(218f) Reactor Network Development for Multiple Rigid Polyol Productions

In many polymer processes semi-batch reactors are used, and only a few examples of continuous reactors appear in the patent literature. As the product demand of a polymer increases, larger or more semi-batch reactors are built to meet the demand, and the capital cost per production capacity is predictably lowered. However, this capital cost is still too high for re-investment, and alternative lower capital cost solutions, such as switching the production from semi-batch to continuous processes, could help sustain growth. Hence, continuous processes can reduce the capital cost and the cost required for heat transfer equipment, since the heat load is more evenly distributed over time. In addition, continuous reactors are easier to optimize at a steady state to maximize the overall production rate. However, continuous reactors are not as flexible regarding multiple products, product transition can be difficult, and scale-up of the products requires extra investment. The motivation of this project is to switch the current production from the existing semi-batch reactors to continuous reactors, such as plug flow and continuous stir tank reactors, to lower the capital cost. Furthermore, it is not efficient to use the reactor network to produce a single rigid polyol. Therefore, we aim to construct a reactor configuration that is able to produce multiple rigid polyols. In addition, we are interested in output a pareto chart of capital cost vs. (Net sales – Operation cost).

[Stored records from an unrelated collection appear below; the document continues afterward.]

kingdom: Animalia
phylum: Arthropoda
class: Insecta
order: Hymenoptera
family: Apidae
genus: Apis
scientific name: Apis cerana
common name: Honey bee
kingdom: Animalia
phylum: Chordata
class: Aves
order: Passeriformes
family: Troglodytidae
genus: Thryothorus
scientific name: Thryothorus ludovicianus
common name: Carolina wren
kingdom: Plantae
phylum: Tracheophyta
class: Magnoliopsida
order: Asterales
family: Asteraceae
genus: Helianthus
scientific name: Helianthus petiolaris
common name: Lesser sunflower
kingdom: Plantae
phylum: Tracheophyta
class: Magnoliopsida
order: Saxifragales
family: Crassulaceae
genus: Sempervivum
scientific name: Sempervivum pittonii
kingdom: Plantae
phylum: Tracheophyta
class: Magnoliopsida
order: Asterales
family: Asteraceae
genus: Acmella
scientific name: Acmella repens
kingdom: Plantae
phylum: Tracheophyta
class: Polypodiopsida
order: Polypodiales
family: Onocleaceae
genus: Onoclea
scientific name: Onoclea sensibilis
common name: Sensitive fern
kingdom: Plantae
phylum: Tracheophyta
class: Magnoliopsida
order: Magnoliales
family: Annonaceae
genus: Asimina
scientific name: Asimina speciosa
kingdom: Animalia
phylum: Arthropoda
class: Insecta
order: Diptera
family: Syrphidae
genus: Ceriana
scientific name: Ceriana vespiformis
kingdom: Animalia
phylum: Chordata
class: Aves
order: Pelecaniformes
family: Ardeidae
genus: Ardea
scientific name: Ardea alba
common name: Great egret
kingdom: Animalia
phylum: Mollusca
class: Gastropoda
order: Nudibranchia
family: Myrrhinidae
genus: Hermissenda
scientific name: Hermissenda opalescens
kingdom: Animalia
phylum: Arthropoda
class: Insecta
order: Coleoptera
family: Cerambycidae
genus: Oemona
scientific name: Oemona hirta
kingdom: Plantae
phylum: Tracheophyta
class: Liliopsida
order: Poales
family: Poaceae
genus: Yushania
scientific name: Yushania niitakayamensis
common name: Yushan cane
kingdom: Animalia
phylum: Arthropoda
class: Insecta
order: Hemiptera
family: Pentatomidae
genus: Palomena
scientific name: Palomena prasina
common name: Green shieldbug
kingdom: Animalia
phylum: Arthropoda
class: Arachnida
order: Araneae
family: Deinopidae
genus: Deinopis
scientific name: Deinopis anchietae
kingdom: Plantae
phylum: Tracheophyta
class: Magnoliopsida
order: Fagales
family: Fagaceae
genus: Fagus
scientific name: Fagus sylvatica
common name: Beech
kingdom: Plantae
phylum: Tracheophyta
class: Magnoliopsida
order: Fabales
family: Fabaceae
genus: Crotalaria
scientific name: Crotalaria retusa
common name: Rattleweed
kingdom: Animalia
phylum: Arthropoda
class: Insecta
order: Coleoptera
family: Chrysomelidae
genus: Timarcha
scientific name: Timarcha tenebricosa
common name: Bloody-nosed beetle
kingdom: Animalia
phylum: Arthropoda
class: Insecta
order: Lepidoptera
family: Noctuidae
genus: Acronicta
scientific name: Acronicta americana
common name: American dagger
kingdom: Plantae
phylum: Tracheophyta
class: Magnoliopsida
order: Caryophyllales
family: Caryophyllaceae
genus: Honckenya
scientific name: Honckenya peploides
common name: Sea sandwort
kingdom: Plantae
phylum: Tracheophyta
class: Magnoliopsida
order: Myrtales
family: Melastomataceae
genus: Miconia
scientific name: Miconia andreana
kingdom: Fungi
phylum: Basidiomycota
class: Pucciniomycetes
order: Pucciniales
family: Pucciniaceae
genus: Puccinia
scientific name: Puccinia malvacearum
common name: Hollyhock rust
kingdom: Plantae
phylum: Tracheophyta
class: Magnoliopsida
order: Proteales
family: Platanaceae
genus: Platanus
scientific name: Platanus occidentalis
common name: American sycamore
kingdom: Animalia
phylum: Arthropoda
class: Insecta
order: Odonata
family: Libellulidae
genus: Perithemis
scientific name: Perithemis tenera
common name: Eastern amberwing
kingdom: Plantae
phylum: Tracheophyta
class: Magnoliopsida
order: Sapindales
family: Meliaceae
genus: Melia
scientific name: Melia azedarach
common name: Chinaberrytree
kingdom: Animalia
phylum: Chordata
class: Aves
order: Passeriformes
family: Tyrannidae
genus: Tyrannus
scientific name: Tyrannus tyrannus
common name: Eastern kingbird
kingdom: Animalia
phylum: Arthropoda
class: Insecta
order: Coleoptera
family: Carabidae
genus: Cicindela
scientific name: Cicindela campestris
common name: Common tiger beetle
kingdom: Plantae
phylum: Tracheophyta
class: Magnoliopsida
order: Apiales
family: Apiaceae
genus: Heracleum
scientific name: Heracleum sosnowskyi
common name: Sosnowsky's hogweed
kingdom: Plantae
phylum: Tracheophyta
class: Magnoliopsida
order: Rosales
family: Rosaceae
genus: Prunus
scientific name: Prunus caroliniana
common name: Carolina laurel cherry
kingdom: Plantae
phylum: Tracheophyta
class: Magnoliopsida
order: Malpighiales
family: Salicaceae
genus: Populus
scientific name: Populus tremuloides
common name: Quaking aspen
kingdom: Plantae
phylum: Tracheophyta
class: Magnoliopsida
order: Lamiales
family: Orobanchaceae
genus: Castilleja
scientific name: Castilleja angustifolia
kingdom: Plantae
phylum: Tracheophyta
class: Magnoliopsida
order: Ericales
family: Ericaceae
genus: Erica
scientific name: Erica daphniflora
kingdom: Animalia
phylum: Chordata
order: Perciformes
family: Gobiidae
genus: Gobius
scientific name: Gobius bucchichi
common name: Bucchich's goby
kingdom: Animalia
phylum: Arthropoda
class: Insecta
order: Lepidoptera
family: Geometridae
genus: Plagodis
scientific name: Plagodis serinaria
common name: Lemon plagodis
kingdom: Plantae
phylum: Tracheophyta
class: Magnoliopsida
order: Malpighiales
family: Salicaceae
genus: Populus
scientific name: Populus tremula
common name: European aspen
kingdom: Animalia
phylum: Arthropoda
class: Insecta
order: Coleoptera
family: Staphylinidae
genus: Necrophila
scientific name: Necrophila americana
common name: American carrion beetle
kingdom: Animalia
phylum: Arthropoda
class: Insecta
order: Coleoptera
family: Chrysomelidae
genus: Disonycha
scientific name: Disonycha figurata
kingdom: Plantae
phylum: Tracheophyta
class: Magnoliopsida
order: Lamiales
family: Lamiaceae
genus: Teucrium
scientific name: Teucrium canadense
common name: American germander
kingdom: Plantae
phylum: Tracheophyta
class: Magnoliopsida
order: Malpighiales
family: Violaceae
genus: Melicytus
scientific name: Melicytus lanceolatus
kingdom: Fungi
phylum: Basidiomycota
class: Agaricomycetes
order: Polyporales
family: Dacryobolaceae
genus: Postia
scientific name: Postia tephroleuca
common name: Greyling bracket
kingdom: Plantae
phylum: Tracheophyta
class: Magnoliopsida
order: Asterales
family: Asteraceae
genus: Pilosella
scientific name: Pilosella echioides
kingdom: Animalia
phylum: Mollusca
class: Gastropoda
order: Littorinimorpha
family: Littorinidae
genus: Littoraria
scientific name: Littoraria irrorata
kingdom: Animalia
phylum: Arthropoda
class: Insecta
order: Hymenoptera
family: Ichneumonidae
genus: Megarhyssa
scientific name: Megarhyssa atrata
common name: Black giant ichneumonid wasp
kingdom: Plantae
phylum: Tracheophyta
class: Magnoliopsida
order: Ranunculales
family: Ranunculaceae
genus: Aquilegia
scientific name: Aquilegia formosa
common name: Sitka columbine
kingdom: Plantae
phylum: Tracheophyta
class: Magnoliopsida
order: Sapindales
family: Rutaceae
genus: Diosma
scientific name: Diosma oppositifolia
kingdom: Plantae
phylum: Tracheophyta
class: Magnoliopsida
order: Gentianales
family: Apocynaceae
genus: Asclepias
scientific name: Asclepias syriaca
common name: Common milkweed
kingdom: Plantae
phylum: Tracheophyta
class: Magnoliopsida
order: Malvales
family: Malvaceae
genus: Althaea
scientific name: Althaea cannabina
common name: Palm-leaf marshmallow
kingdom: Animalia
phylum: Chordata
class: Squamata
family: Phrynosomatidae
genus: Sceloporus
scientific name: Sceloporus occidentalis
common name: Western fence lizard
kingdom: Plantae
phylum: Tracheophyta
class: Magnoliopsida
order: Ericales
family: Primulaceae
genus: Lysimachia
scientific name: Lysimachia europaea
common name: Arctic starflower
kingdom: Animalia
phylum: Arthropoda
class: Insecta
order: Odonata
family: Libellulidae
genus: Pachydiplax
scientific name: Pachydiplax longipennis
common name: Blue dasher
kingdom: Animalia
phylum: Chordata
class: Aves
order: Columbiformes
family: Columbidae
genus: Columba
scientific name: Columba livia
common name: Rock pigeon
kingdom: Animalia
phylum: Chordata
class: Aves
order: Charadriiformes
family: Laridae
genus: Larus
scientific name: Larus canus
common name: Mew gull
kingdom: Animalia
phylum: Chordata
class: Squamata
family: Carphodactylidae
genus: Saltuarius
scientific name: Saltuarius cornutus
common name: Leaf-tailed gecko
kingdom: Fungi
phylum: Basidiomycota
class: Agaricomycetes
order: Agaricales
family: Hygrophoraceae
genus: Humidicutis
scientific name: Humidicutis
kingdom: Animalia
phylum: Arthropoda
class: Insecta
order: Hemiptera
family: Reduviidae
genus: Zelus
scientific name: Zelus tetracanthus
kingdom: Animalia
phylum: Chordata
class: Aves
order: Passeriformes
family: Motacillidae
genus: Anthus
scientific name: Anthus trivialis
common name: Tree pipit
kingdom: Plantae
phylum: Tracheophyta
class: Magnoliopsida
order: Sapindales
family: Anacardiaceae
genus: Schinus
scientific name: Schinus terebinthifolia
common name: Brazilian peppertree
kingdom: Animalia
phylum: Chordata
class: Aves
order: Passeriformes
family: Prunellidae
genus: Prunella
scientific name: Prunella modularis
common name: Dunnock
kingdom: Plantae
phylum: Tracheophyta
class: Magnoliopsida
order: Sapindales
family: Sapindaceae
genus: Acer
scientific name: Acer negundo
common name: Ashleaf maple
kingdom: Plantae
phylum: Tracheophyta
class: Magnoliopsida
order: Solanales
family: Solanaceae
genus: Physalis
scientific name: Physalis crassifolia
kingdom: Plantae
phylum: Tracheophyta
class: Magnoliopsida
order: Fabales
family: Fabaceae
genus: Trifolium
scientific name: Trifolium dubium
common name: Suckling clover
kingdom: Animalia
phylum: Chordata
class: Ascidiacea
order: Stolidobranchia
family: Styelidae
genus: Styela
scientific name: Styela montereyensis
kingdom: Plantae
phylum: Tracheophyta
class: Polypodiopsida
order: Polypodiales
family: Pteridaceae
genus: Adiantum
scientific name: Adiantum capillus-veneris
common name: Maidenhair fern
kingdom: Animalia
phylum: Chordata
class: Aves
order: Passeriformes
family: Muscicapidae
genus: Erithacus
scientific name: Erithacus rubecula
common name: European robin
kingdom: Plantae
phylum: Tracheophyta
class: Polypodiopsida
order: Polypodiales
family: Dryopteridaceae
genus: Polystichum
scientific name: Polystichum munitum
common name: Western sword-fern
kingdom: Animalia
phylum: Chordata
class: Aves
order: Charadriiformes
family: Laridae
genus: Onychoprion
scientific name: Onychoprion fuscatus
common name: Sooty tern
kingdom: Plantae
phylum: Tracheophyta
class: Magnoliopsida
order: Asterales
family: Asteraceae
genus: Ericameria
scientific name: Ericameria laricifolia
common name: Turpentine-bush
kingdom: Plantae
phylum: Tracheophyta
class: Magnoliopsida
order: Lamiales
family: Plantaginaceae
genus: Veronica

In this talk, we first focus on developing continuous reactor network models able to produce multiple rigid polyols under strict product and safety specifications. At the same time, we determine the optimal decision profiles that lead to minimum capital cost. Decision variables include the feed rates of initiator, monomers and catalyst, reactor temperature, residence time, number and location of monomer injection points. Moreover, we narrow down the types of continuous reactors that can be part of the network to two: plug flow reactor (PFR) with multiple feed injection points and continuous stirred tank reactor (CSTR). The PFR model is a differential algebraic equation (DAE) optimization problem. The simultaneous collocation method is applied to transform the DAE into a mixed integer nonlinear programming (MINLP) problem. An iterative algorithm is proposed to solve the MINLP, where binary variables are manually fixed. After obtaining the optimal capital cost, we move on to the second stage, which can be defined as a multi-scenario design problem with multiple products, to generate the pareto chart of capital cost vs. profit.